Gotta hand it to ‘em man! They’re a great label and they’ve been good to me.

“Chaos is kind of like a wind isn’t it? It’s like with your hair. You go out with the best of intentions, you’ve got your hair set … you’ve got like a boyish fop from the 60s and after the wind you end up in the 90s without even knowing it. That’s chaos.”

That’s good, though I imagine you probably wouldn’t still be with them if they weren’t

[thinking] Uhhhhh … Yeah. I mean, there were times when I thought I wanted to have more, but in the end, I’m glad I didn’t. I was getting courted for awhile by Columbia and shit. I was kind of tempted, because there was a frustration where I felt the music I was doing should be getting out there a bit more than it was. But ultimate, with them it’s been a bit more balanced.

That’s a good way of putting it, and that’s kind of how I feel about Compass too. When I first heard it, I thought, “Yeah, ok, this one makes sense,” based on all I’ve heard from you in the past. And perhaps another label wouldn’t get that, or let you go there?

I appreciate that, because I kind of feel that way, too. But I don’t know, it’s not easily determined; some people just don’t get it. In the end, I had to do this record. It’s been great touring it too, just the nature of the material. It’s kept playing it really fun.

I don’t want to harp on a sore subject, but you mentioned there has been some negative reception. What are people saying to you that they don’t like?

Well, you know, I was disappointed by my Pitchfork review. For some reason I held out a lot to read that review, because….I don’t know, maybe I’m lazy and I don’t scour the internet for my reviews much. I don’t want to put too much emphasis on it, but it really sort of brought me down when I read it. I don’t know, I think from a couple of the live shows, [the reception has] been a little bit confused, should I say. Not disliked, but kind of “huh…what’s this sound…”.

I think it’s a bit more of a challenging sound. It’s a challenging thing for people who have sort of gotten used to me being a certain kind of person, a certain kind of musician. In a way, as negative as that Pitchfork review was [6.6/10 grade - ed.], it talked about me being in transition and I was like, “Well, that’s true! I do feel that.” But that’s also a very banal thing to say because when are you not in transition?

Right, I was just going to say that…

Of course I’m in fucking transition! Every time you make something you’re in transition, to a greater or lesser extent. But I know what he’s saying. It’s a challenge to push yourself away from your comfort zone, and that’s what this album is for me, in a way.

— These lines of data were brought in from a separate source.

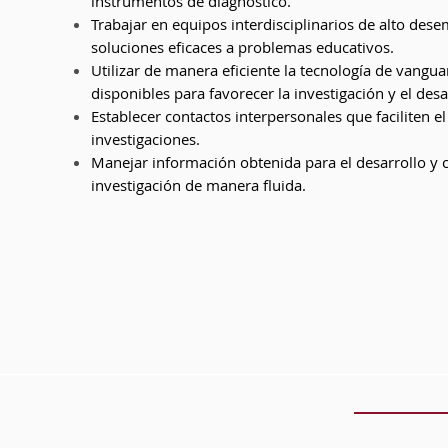
instrumentos de diagnóstico.
Trabajar en equipos interdisciplinarios de alto de
soluciones eficaces a problemas educativos.
Utilizar de manera eficiente la tecnología de vangua
disponibles para favorecer la investigación y el desa
Establecer contactos interpersonales que faciliten el
investigaciones.
Manejar información obtenida para el desarrollo y 
investigación de manera fluida.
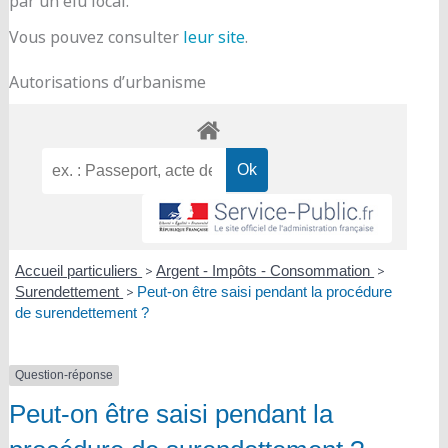
par un élu local.
Vous pouvez consulter
leur site
.
Autorisations d’urbanisme
Accueil particuliers
>
Argent - Impôts - Consommation
>
Surendettement
>
Peut-on être saisi pendant la procédure
de surendettement ?
Question-réponse
Peut-on être saisi pendant la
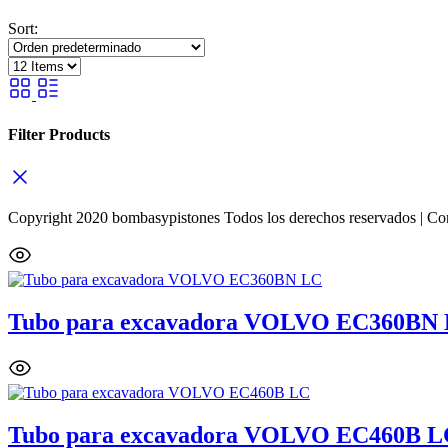
Sort:
Filter Products
Copyright 2020 bombasypistones Todos los derechos reservados | Co
Tubo para excavadora VOLVO EC360BN
Tubo para excavadora VOLVO EC460B L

It’s interesting that you say that, because I feel the listeners generally don’t look at it like that. If you’re a music listener and you don’t like something, it’s probably pretty rare that you say, “Well, maybe I don’t like this because it’s outside of my comfort zone, not because it’s actually ‘bad.’ ” Maybe if that happened more often, most people would find out that Kid A was actually good when it came out and not three or four years later.

It’s taught me that I’m still vain. I’ve still got an ego and I still want people to like everything I do. It’s never going to be possible, but it is a good reminder for me of that fact.